A new deepfake algorithm will soon give filmmakers and editors completely new freedom when editing clips with spoken words. If only a new take could save a scene in which an actor missed or missed a spoken word, the new post-production method would make it easy to make far-reaching changes to the spoken text.
It&s enough to just edit a transcript of the spoken text with a kind of text editor to change, delete or rearrange words - the algorithm developed by researchers at Stanford University, the Max Planck Institute for Computer Science, Princeton University and Adobe Research automatically does the rest: it synthesizes the new words with the actor&s voice and adjusts the lip movements accordingly.

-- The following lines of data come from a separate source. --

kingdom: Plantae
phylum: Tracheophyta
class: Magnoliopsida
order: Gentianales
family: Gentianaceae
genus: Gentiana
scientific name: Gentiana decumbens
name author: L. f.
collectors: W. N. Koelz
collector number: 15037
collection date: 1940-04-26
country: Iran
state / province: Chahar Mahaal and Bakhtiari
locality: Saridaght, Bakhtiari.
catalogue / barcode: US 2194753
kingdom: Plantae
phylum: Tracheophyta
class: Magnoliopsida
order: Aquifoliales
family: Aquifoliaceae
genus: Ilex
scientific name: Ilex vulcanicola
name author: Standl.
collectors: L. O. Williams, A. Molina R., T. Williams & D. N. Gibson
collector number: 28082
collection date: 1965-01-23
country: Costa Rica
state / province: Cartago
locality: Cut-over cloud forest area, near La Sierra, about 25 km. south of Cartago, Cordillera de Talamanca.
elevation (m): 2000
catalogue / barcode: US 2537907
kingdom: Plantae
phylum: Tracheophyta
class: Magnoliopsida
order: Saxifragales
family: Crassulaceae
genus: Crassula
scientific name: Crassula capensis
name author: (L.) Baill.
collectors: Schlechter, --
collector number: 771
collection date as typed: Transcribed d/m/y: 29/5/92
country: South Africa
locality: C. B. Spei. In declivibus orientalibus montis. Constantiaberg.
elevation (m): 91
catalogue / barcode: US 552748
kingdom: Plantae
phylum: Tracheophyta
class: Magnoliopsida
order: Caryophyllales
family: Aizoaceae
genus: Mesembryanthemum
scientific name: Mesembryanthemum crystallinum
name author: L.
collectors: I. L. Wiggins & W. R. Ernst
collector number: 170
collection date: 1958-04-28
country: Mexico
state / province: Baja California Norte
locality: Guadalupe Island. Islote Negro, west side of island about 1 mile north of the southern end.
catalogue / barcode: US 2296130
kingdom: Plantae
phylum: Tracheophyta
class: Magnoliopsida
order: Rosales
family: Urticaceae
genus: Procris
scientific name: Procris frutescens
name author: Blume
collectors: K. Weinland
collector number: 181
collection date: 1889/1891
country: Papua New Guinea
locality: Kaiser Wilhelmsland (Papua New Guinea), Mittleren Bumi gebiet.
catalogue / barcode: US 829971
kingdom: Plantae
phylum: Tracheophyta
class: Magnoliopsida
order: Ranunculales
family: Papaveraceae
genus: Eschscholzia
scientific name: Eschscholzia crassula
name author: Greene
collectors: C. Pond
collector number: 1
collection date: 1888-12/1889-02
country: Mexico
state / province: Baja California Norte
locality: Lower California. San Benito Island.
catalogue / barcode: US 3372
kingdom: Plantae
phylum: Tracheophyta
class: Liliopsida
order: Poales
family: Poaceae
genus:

A prerequisite for convincing work with the algorithm is a minimum of 40 minutes of training material from the speaker and a transcript of the spoken words (which, however, can also be generated automatically by increasingly better tools). Based on the training material, the algorithm learns which facial expressions a speaker makes when speaking each phonetic syllable and how he pronounces them - the basis for the synthetic pronunciation of new words. In tests with 138 participants, the manipulations were classified as "real" in almost 60 percent of the cases. The visual quality of the new passages is so good that it comes very close to the original, but there is still plenty of room for improvement.
In addition to the obvious benefits for professional video work, such as the subsequent modification of dialogues without new recordings, such a simple manipulation option can of course also be misused to fake videos. Although algorithms are also being developed to detect such fakes - be they images, videos or audio - to recognize, in return the fakes are becoming more and more realistic - neural networks can even be trained in interaction to produce fakes that are increasingly difficult to identify (Generative Adversarial Networks).